◆ **TASKS TO CARRY OUT**
**1)** Decide whether each statement agrees with the article on the Orthodox archdiocese in the Benelux: (a) the archdiocese was set up in 1969 by a decree of the Holy Synod of the Ecumenical Patriarchate; (b) Luxembourg has eight parishes of the archdiocese; (c) the first Dutch-speaking parish in Ghent was dedicated to Catherine of Alexandria. For each, answer yes or no and quote the deciding words of the article.
**2)** Write the next part of the article on the Orthodox archdiocese in the Benelux, picking up after its final sentence.
[Opening EXTRACT section]
= Orthodox Archdiocese of Belgium and exarchate of the Netherlands and Luxembourg =

Orthodox church in the Benelux

The Archdiocese of Belgium and exarchate of the Netherlands and Luxembourg is a jurisdiction of the Ecumenical Patriarchate of Constantinople, covering the Low Countries.

In 2023, it is led by Metropolitan Athenagoras (Peckstadt) of Belgium.

== Description ==
The archdiocese was established in 1969 by a decree of the Holy Synod of the Ecumenical Patriarchate of Constantinople. The archdiocese is headed by an archbishop, whose title is Metropolitan of Belgium and Exarch of the Netherlands and Luxembourg.

The archdiocese counts 41 parishes: 31 in Belgium, 8 in The Netherlands and 2 in Luxembourg. A small monastery in Asten also belongs to the archdiocese. Liturgy is celebrated in Greek in the majority of parishes, but there are others with services in Dutch, French, German, Polish, and Arabic.

==History ==
A permanent Orthodox presence in the Low Countries dates back to the mid-18th century. At the initiative of Greek merchants, a small parish was established in Amsterdam under the protection of Catherine of Alexandria. In 1760, Greek merchants arranged for the liturgy of Saint John Chrysostom to be translated into Dutch, and 1000 copies were printed and distributed.

In 1900, a second parish was established in Antwerp for the population of Greek traders and sailors. The parish was dedicated to the Annunciation of the Mother of God and—as all Greek spoken parishes of the diaspora—was under the jurisdiction of the Ecumenical Patriarchate.

An Orthodox parish was established in Brussels in 1926. In the mid-1950s, nearly 30,000 Greeks came to Belgium to work as guest workers. To meet their spiritual and pastoral needs, the ecumenical patriarch Athenagoras sent four young priests to Belgium. New parishes were established in Liège, the Borinage and Belgian Limburg.

The need for an Orthodox presence in the language of the country gradually became apparent. Consequently, numerous Orthodox natives established Orthodox parishes in several cities of the Benelux. Celebrations were not held in Greek, Slavic or Romanian, but in Dutch or French. An example is the first Dutch-speaking Orthodox parish that was founded in Ghent in 1972, on the initiative of Ignace Peckstadt, and dedicated to the Apostle Saint Andrew, patron of the Church of Constantinople. The church was housed in an old building of the former Elisabeth Beguine Convent. The initiator was ordained a deacon and a little later a priest. Other parishes were founded, where liturgy is celebrated mainly in the local language, in Bruges, Kortrijk, Ostend, Hasselt, Eindhoven, The Hague, Tilburg, Eupen, Brussels and Tournai.
[Closing EXTRACT section]
[Opening MATERIAL PROVIDED section]
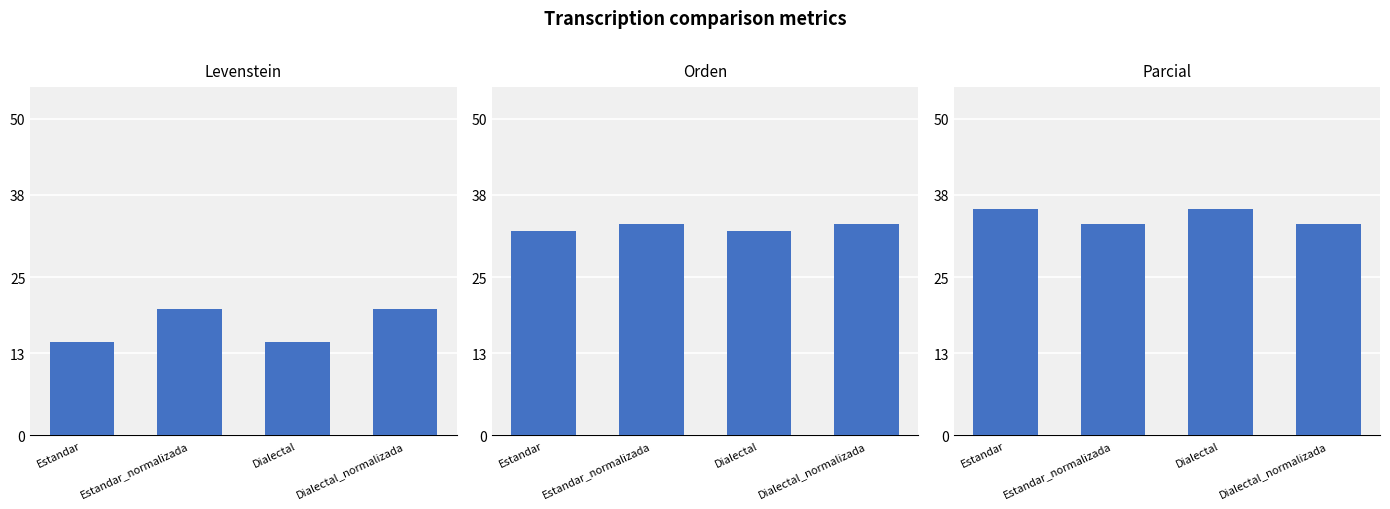

What is the difference between the maximum and minimum values in the Parcial series?

2.4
[Closing MATERIAL PROVIDED section]
◆ **ANSWERS TO THE PROBLEMS**
**1)**
(a) Yes: "The archdiocese was established in 1969 by a decree of the Holy Synod of the Ecumenical Patriarchate of Constantinople."
(b) No: "8 in The Netherlands and 2 in Luxembourg"
(c) No: "dedicated to the Apostle Saint Andrew, patron of the Church of Constantinople"

**2)**
==Metropolitans ==
When the Orthodox archdiocese was founded in 1969, Mgr. Emilianos Zacharopoulos, then metropolitan of Selevkia, was elected its first metropolitan. His enthronement took place the same year on November 11 in the Orthodox cathedral of the Holy Archangels in the Stalingradlaan in Brussels. The archdiocese then had 13 parishes.

On December 22, 1982, Mgr. Emilianos was elected Metropolitan of Kos in Greece and was succeeded as a Belgian Metropolitan by his auxiliary bishop, Mgr. Panteleimon Kontogiannis. In 2013 Mgr. Panteleimon resigned for health reasons.

Auxiliary bishop Athenagoras Peckstadt was unanimously elected as his successor, metropolitan of Belgium and exarch of the Netherlands and Luxembourg. It was the first time that the synod of the ecumenical patriarchate elected a non-Greek as a diocesan metropolitan. Athenagoras Peckstadt is thus heading the Orthodox church in Belgium, the Netherlands and the Grand Duchy of Luxembourg. He is also chairman of the Orthodox bishops' conference of the Benelux.

==Official Recognitions ==
Since the foundation of the archdiocese, efforts were made towards official recognition of the Orthodox church by the Belgian state. Metropolitan Zacharopoulos started the efforts, that were continued by Panteleimon Kontogiannis. They were assisted in this by several lawyers, in particular the archpriests Marc Nicaise and Ignace Peckstadt and Dr. Antoine Van Bruaene. This led to the official confirmation as a recognized religion in 1985. The implementing decrees were signed in 1988. Amongst other things, it was stipulated that “The metropolitan archbishop of the ecumenical patriarchate of Constantinople is the representative body of the whole of the Orthodox church”

In the Grand Duchy of Luxembourg, the Orthodox church enjoyed initial recognition through the 1997 and 2004 agreements between Church and State. They were followed by official recognition, thanks to the signing of a convention on January 26, 2015. This convention recognizes four parishes: a Greek, a Russian, a Serbian and a Romanian. The metropolitan of Belgium and exarch of the Netherlands and Luxembourg of the Ecumenical Patriarchate of Constantinople represents the whole of the Orthodox Church.

Since the foundation in 2010 of the Orthodox bishops' conference of the Benelux, for the Netherlands the bishops have signed an agreement stipulating that “the metropolitan of the ecumenical patriarchate of Constantinople or his deputy will be the representative of the whole of the Orthodox church in the Netherlands ”. In 2013, articles of association, regulating the organization of this representation, were registered and an advisory board was set up to assist the representative. Currently the representative is the metropolitan of Belgium and exarch of the Netherlands.

==Literature ==
- Ignace PECKSTADT, De sterkte van Gods aanwezigheid. Wijsheid uit de orthodoxe spiritualiteit (The power of God's presence. Wisdom out if the Orthodox spirituality), Uitg. Averbode, 2001.
- Ignace PECKSTADT, Een open venster op de Orthodoxe Kerk (An open window upon the Orthodox church), Uitg. Averbode, 2005 & 2013.
- Athenagoras PECKSTADT, De Orthodoxe Kerk en de Belgische Overheid (The Orthodox church and the Belgian authorities), in: Levensbeschouwingen en de overhead in België – een toelichting door vertegenwoordigers van de erkende erediensten en de vrijzinnige niet-confessionele levensbeschouwing, Antwerpen, 2011.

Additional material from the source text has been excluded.